Even so, the drift of the questions to Corbett left the impression that closing down Second Avenue SE was enough to turn an optimist into a pessimist.
Why, one club member wondered, can't PCI use skywalks over Second Avenue SE? And another asked if it was possible to have Second Avenue SE tunnel underneath the medical development.
A third wondered if the city really needed to formally designate a Medical District with PCI's new building in it between the two hospitals.
Corbett explained that he and most of the others on the City Council had told PCI they were open to considering the Second Avenue SE closing for PCI's new building. Corbett, though, said that the city had yet to conduct cost studies and traffic studies to see the ramifications of the closure of what is a major arterial street into the downtown.
As the subject continued to come up, the mayor emphasized that the closing of Second Avenue SE was not “a done deal.”
Yes, he continued, PCI may have other options such as reconfiguring how its new building will sit on the property and if the street, perhaps, can tunnel under the complex.
As the Medical District, Corbett said its creation was vital.
One option for PCI apparently was to build its new $44-million complex in Hiawatha, to which Corbett said some have suggested that PCI's physicians would never do that, that the doctors need to be close to the two Cedar Rapids hospitals.
Corbett, though, said PCI easily could have moved to Hiawatha and begun to provide services there which are now provided at the Cedar Rapids hospitals. Before long, Corbett said the metro area would have had a third hospital - the two non-profit hospitals in Cedar Rapids and a private one in Hiawatha.
He said the city isn't ready to give PCI each and everything it might like - including closing Second Avenue SE. But he said the city does want to do what it can to keep PCI in Cedar Rapids.

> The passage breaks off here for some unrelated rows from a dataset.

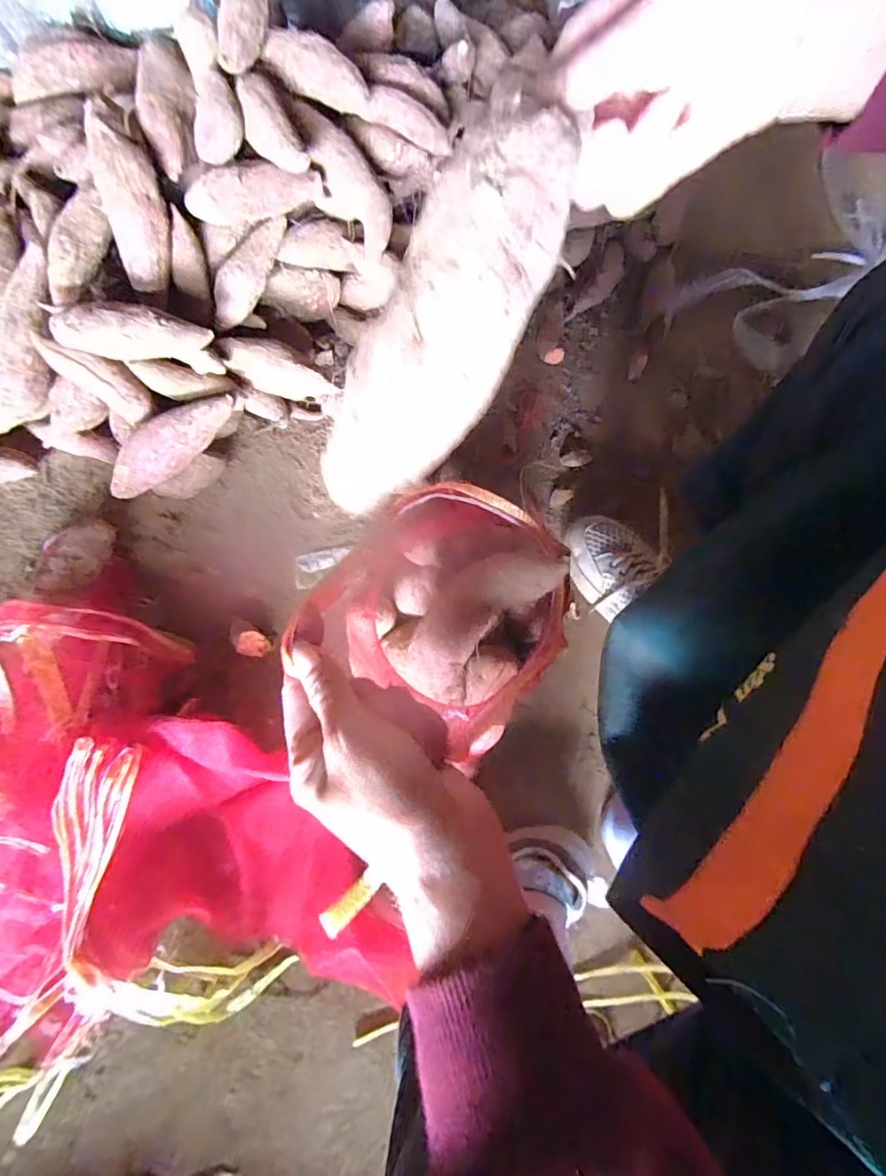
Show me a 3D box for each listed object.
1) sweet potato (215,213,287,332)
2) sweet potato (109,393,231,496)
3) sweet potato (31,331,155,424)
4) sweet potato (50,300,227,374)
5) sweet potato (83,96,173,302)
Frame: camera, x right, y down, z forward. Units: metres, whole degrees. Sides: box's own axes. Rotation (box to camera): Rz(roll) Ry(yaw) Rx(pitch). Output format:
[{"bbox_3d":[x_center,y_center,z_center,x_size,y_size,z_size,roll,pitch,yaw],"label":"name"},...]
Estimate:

Thursday's one question about the city manager came from a woman who is on a focus group that provides feedback to city government, and she wondered if that group would continue now that the city manager has left.
Corbett said it is not the intention of him and the City Council to micromanage the day-to-day operation of city government. He noted that a new city manager might have some different ideas from what now are in place.
Corbett told the group that he expected some of city government to move into the former federal courthouse downtown by late fall or early winter, and some of it to return to the Veterans Memorial Building on May's Island next year. For now, city hall operates out of a northeast Cedar Rapids office park.
One questioner asked about the condition of the city's streets, and Corbett noted that the cities of Davenport and Waterloo devote their 1-percent local-option sales tax revenue to streets. Cedar Rapids must use 90 or its 1-percent tax through June 2014 for flood recovery and 10 percent for property-tax relief, he noted.
Corbett noted that the City Charter gives the mayor of Cedar Rapids specific responsibilities related to economic development.
He said he has met with four different firms looking at Cedar Rapids and he said he would be meeting on Friday to try to persuade a company to locate 450 jobs in downtown Cedar Rapids.
The mayor said he wants economic-development entity Priority One to try to locate jobs downtown more than it has. He noted that some of the city of Des Moines' largest employers are located downtown, and, while Cedar Rapids employers Rockwell Collins and AEGON USA in Cedar Rapids are not downtown, they both agree that a healthy downtown is key to recruiting new employees, Corbett said.
One questioner asked Corbett if the mayor's job really is a part-time one, and Corbett noted it really wasn't right now. He hoped it might become that is about six months, he said.